ID	Requirement	Priority
FR-001	Ingest the existing ~50K-document corpus.	Must
FR-002	Parse PDF, DOCX, TXT, and spreadsheet files into text plus structure.	Must
FR-003	Chunk documents into retrievable passages.	Must
FR-004	Extract and store document ID, title, type, source, date, page, and section metadata.	Must
FR-005	Create vector embeddings for semantic retrieval.	Must
FR-006	Maintain a keyword/BM25 index for exact terms, IDs, clauses, dates, and references.	Must
FR-007	Perform hybrid retrieval with configurable weighting.	Must
FR-008	Support metadata filters for type, date range, source, project, confidentiality, study, and compound.	Must
FR-009	Expose a read-only retrieval API.	Must
FR-010	Expose at least one MCP-compatible read-only retrieval tool.	Must
FR-011	Return structured citation-first evidence objects with source text and retrieval metadata.	Should
FR-012	Enforce document-level permissions with no cross-scope citation leakage.	Should
FR-013	Log query, retrieved chunks, latency, errors, tool used, and session.	Must
FR-014	Log every failed parse with reason.	Must
FR-015	Ship a golden-set eval harness with 30-50 known-answer questions.	Must
FR-016	Ship an adversarial prompt set that must fail safely.	Must
FR-017	Capture usefulness rating and structured failure reason when offered.	Should
FR-018	Provide indexing-health status reporting.	Should

Evaluation

MVP Stage 0 ships with a 30-50 question golden set and adversarial prompt set. Gate on top-5 retrieval accuracy, citation metadata coverage, latency, and safe-fail behavior.

Security

Document-level permissions are enforced before retrieval returns any source text.

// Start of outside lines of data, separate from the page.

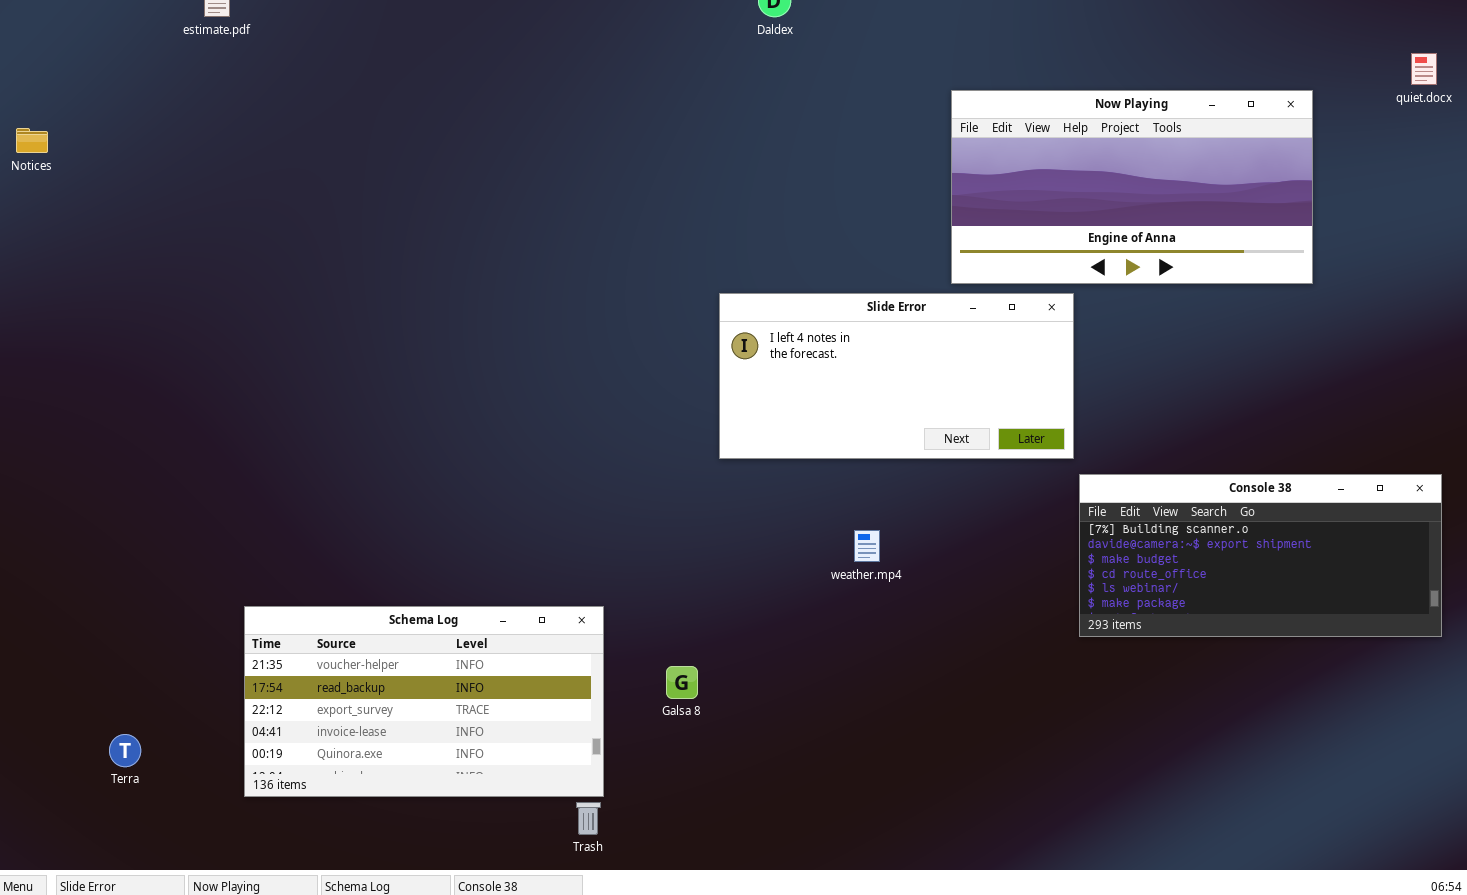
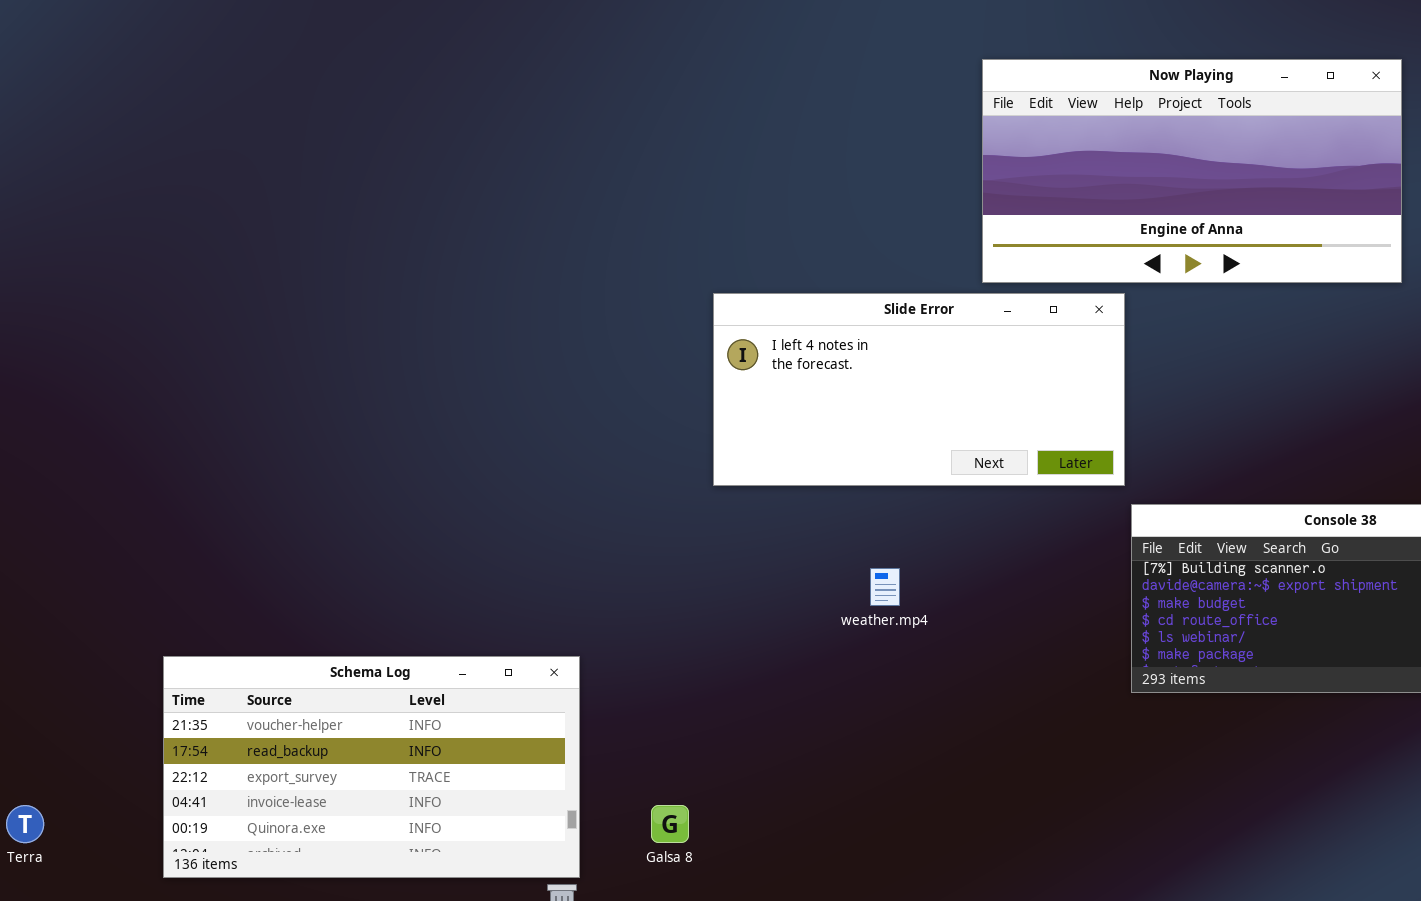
Galsa 8: [666,666,698,699] -> [651,805,689,843], moved

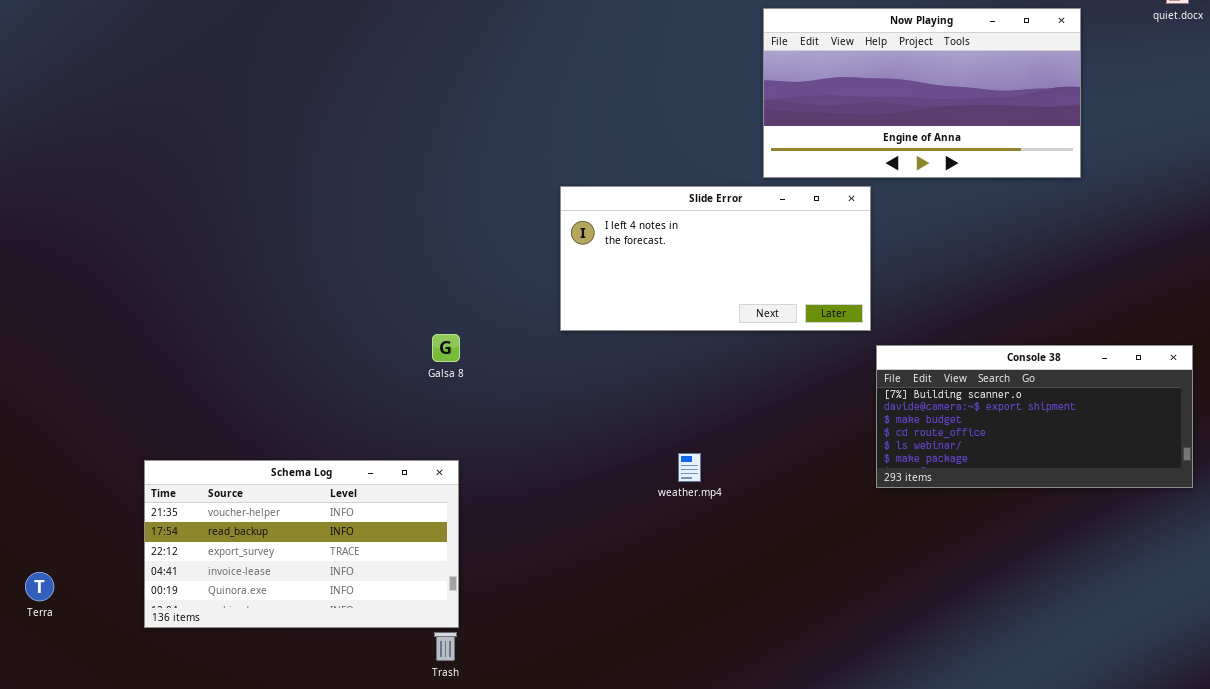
weather.mp4: [870,568,900,606] -> [678,453,701,482], moved
Galsa 8: [651,805,689,843] -> [432,334,460,362], moved

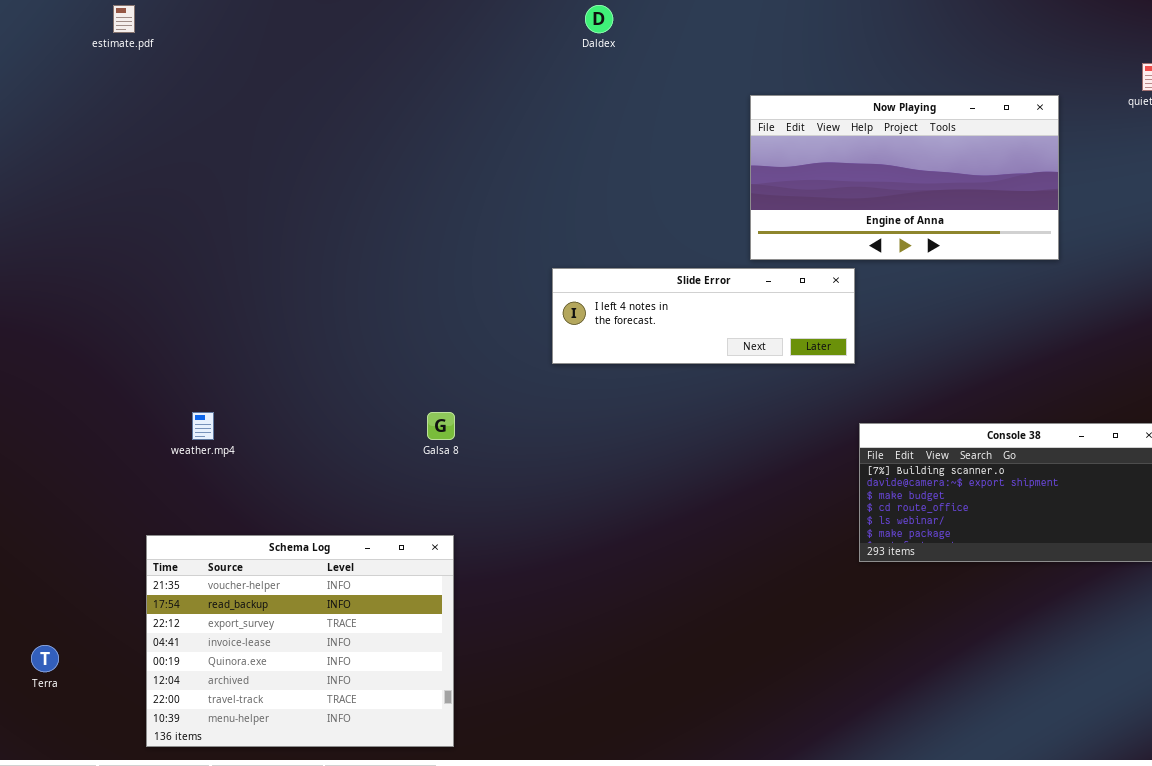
Slide Error: [560,186,871,331] -> [552,268,855,364], resized
weather.mp4: [678,453,701,482] -> [192,412,214,440], moved
Schema Log: [144,460,459,628] -> [146,535,454,747], resized

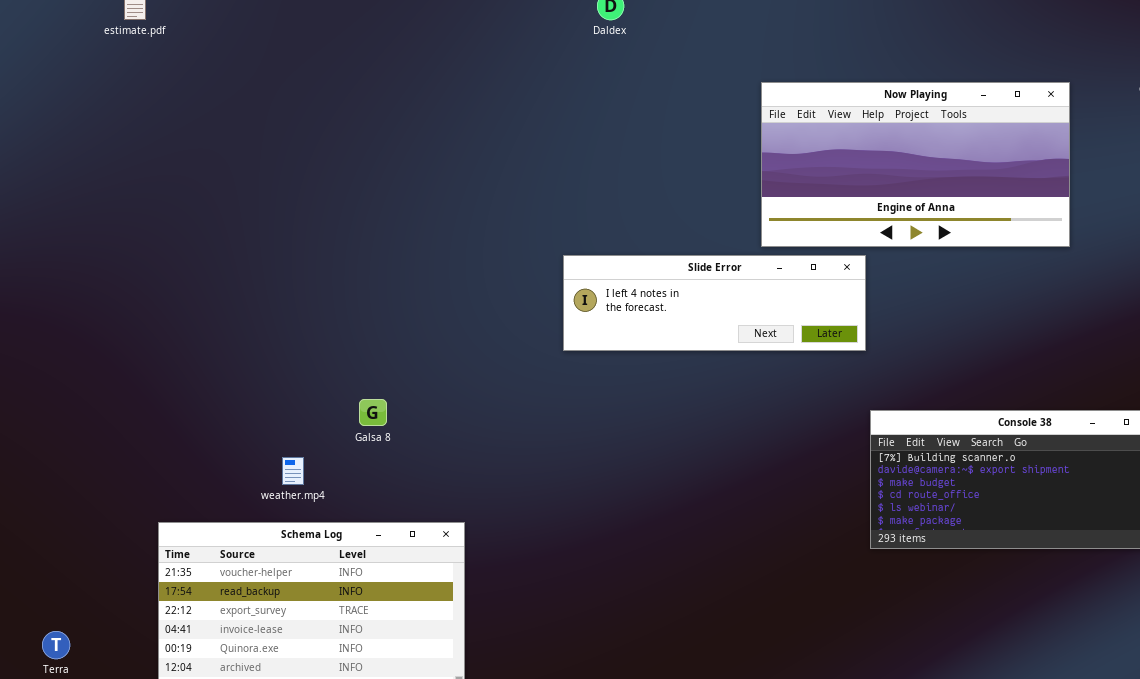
weather.mp4: [192,412,214,440] -> [282,457,304,485], moved
Galsa 8: [427,412,455,440] -> [359,399,387,426], moved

MVP Stage 0 stays read-only and logs queries, returned chunks, latency, errors, and sessions.

Analytics

Capture query text, filters, chunks, scores, latency, errors, most queried documents, failed retrievals, usefulness ratings, and opened citations.

Success metrics

Metric	Baseline	Target	Release
Time to first useful source	Hours-days	<120 sec	MVP Stage 0
Known-answer retrieval accuracy	Uncaptured	>80% top-5	MVP Stage 0
Citation metadata coverage	Variable	>95% of chunks	MVP Stage 0
Retrieval latency	n/a	<10 sec	MVP Stage 0
Factual-claim citation rate	Uncaptured	>95%	MVP Stage 2
End-to-end cycle time	Days	>20% faster	MVP Stage 3

Non-functional requirements

Every returned passage must trace to an exact source document and location.
Permissions are enforced at retrieval; restricted documents cannot leak through citations.
MVP Stage 0 is read-only: no writes, no workflow app, no autonomous synthesis ownership.
Failed parses are logged and visible; documents are never silently dropped.
Model confidence is separate from evidence correctness and citation coverage.
Provider abstraction prevents lock-in and keeps architecture model-agnostic.